Food Security and Nutrition - Libya (April 2021)

Originally published



  • Food security indicators were worse in the Eastern region, where households reported the highest proportion of inadequate food consumption and adoption of either crisis or emergency coping strategies. Tobruk stood out in this regard.

  • Overall, displaced households were more food insecure, with 21 percent reporting inadequate food consumption and over 70 percent adopting either crisis or emergency coping strategies to cope with lack of food or money to buy food 30 days before the survey.

  • An increase in prices was a significant contributor to food insecurity, with an increase in prices reported from November to December 2020 caused by an increased cost in the importation of commodities.

  • Over 70 percent of women aged 15 to 49 years old consumed Minimum Dietary Diversity, while Tobruk reported the lowest proportion of women achieving Minimum Dietary Diversity. The women mostly consumed staples, dairy and meat products.

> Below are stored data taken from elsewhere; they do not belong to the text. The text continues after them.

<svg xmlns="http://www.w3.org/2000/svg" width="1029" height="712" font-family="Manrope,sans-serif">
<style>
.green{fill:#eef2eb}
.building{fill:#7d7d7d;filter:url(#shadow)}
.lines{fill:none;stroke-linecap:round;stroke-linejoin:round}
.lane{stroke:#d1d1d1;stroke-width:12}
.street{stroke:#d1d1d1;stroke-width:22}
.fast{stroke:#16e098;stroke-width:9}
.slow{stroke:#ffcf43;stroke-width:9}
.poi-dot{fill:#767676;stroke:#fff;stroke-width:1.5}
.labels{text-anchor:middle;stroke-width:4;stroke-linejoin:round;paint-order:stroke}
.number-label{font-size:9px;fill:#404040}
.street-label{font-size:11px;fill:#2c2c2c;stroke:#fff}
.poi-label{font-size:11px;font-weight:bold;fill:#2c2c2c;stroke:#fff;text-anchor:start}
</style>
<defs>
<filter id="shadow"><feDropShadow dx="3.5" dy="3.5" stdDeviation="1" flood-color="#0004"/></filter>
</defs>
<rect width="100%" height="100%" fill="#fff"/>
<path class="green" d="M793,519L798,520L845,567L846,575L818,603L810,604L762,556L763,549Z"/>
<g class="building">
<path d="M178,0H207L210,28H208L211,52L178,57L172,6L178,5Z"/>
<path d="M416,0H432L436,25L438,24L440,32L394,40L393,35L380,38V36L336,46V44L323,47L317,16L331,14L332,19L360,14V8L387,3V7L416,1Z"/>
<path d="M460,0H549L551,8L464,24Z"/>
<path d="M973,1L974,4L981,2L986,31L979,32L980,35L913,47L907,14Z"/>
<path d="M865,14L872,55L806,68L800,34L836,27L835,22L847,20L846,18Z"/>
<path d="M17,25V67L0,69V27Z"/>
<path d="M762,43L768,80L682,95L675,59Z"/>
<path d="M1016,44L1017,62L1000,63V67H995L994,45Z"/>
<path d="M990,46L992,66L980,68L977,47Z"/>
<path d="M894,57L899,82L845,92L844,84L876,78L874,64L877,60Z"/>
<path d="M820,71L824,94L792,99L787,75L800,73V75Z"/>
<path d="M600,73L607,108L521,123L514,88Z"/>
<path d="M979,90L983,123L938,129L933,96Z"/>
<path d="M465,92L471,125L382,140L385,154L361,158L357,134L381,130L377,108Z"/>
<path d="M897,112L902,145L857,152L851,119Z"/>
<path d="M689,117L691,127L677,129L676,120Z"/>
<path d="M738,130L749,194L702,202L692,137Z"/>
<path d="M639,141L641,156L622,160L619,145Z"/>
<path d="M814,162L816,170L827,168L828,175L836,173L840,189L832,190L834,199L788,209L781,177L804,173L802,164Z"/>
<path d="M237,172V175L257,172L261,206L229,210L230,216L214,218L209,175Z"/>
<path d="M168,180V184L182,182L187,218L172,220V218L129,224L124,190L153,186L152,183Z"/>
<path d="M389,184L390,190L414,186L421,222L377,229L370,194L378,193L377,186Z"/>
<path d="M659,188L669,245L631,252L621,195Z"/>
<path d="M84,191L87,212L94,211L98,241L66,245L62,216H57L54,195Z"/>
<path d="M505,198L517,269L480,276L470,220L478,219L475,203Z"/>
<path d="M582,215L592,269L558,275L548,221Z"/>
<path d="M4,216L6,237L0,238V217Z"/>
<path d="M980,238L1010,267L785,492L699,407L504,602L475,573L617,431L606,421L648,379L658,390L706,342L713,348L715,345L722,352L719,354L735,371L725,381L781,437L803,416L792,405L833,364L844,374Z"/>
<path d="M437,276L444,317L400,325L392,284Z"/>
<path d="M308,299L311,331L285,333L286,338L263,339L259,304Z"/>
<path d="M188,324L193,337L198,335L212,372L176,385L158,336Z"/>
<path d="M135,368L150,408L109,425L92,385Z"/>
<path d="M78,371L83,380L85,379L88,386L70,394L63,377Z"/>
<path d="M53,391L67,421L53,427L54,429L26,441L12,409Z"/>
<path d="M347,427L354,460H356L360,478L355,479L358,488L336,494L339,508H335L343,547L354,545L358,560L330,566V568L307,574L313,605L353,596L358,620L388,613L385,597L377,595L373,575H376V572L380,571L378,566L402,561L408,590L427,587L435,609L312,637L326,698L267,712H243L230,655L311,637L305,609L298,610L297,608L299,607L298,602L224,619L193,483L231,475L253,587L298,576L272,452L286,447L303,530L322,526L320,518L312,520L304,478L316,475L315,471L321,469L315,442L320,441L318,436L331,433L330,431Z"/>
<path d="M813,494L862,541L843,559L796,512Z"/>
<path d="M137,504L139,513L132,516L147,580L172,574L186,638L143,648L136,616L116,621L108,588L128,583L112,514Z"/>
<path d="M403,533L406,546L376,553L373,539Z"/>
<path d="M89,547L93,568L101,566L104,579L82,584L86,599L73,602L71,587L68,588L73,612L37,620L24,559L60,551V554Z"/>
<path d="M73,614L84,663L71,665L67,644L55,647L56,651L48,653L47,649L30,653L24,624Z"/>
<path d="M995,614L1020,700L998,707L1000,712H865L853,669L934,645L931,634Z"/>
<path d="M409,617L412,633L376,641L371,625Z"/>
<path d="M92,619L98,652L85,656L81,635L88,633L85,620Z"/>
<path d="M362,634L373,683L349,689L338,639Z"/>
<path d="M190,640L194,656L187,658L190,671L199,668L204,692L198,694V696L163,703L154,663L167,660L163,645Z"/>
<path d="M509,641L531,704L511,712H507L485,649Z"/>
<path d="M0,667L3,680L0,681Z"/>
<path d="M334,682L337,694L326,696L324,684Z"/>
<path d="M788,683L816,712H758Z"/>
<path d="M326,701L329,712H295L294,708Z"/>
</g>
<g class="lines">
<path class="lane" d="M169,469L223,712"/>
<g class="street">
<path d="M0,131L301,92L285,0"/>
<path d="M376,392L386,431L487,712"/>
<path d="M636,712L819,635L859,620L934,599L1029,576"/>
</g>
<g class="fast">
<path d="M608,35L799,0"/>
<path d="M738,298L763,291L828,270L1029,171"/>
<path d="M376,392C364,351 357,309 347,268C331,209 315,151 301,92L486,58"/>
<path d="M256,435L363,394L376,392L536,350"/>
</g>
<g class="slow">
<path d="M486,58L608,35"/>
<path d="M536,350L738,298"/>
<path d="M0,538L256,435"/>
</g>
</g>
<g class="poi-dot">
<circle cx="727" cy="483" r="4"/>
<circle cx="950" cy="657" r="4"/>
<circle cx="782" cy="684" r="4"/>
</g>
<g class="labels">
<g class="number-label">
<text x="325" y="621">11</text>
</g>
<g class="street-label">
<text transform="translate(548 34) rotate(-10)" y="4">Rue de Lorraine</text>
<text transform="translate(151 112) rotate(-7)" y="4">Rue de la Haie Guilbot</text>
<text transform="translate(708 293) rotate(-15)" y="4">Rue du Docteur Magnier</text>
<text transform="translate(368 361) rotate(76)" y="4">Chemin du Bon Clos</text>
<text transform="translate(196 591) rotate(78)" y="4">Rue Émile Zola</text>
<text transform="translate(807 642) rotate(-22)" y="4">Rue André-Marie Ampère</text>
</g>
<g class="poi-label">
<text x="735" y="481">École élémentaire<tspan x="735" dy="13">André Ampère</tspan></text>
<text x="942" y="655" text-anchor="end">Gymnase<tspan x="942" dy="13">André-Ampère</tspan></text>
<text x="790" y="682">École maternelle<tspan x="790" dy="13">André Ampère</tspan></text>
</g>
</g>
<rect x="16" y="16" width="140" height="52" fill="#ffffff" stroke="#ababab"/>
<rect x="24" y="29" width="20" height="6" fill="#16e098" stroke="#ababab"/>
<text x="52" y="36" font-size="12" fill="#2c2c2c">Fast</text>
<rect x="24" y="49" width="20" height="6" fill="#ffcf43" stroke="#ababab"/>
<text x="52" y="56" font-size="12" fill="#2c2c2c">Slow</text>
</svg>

  • The majority of children surveyed aged 6 to 23 months did not consume a Minimum Acceptable Diet.
    Children mainly consumed staples and milk. No children in Murzuq consumed a Minimum Acceptable Diet.
    Children in Murzuq, Nalut, Tobruk, and Tripoli ate on average one meal a day.

  • No households reported challenges in accessing food markets due to COVID-19 compared to May 2020.
    There was a reduction in social distancing reported.

  • Poor labour market conditions were observed, as a third of the respondents reported not working at all. Of those that did, their employment was mostly not full-time. These poor labour market conditions are likely in part due to COVID-19 restrictions.